# High-pitched, intermittent whining noise



## 94_gxe (Nov 5, 2004)

I've had this problem since I purchased my 94 Nissan Sentra GXE three months ago, but it appears to be getting worse.

I'm getting this high-pitched, whining noise. I think it's coming from the front wheels, but I'm not 100% certain. It goes away *immediately* upon hitting the brakes. I'm not sure if it's relevant, but my car has had a fair amount of brake work done to it: front and rear brake pads, rear brake rotors, and rear brake calipers. 
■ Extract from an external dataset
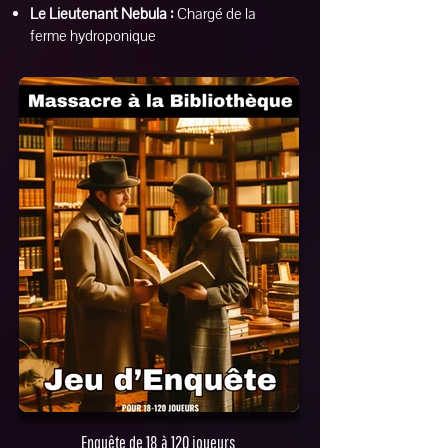
Le Lieutenant Nebula :
Chargé de la
ferme hydroponique
Enquête de 18 à 120 joueurs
If anyone can help, I'd greatly appreciate it.

--


----------



## Solidox2k (Jan 21, 2004)

94_gxe said:


> I've had this problem since I purchased my 94 Nissan Sentra GXE three months ago, but it appears to be getting worse.
> 
> I'm getting this high-pitched, whining noise. I think it's coming from the front wheels, but I'm not 100% certain. It goes away *immediately* upon hitting the brakes. I'm not sure if it's relevant, but my car has had a fair amount of brake work done to it: front and rear brake pads, rear brake rotors, and rear brake calipers.
> 
> ...


a hi pitched 'squealing' or 'whining' noise? if it where whining, i'd say a vac leak. if squealing and is coming from the front wheels....if its something related to the brakes, could be the pads are too close? excessive brake dust??? if you had the brake work done to it by a shop, i'd take it back and have em look at what they possibly messed up on.....


----------



## Jed118 (Nov 15, 2004)

Could be a bearing... i dunno how good they are on these cars.


----------



## ifoam (Dec 16, 2004)

i have this problem too. it squeal every once in a while and a very light tap to the brake, (not even enough for the rear brake light to come on) clears it right up until next time


----------



## dmanars (Apr 7, 2004)

Ahh I think I know what it is. Does it whine when you drive, and stop when you hit the brake? And has the brake job been done recently? I have had the same problem. And is the whining sound really really horrible? If so it is a good possiblity that the brake guard( it is a metel strip that attaches and covers the top of the rotor) is rubbing on the rotor when you drive and either has to be bent back or its on crooked. I know because it happend to me. The sound was so unbarrable I just wanted to kill myself. And I thought my car was about to die. Check that first. if not I would have to hear it.




94_gxe said:


> I've had this problem since I purchased my 94 Nissan Sentra GXE three months ago, but it appears to be getting worse.
> 
> I'm getting this high-pitched, whining noise. I think it's coming from the front wheels, but I'm not 100% certain. It goes away *immediately* upon hitting the brakes. I'm not sure if it's relevant, but my car has had a fair amount of brake work done to it: front and rear brake pads, rear brake rotors, and rear brake calipers.
> 
> ...


 :thumbup: :thumbup:


----------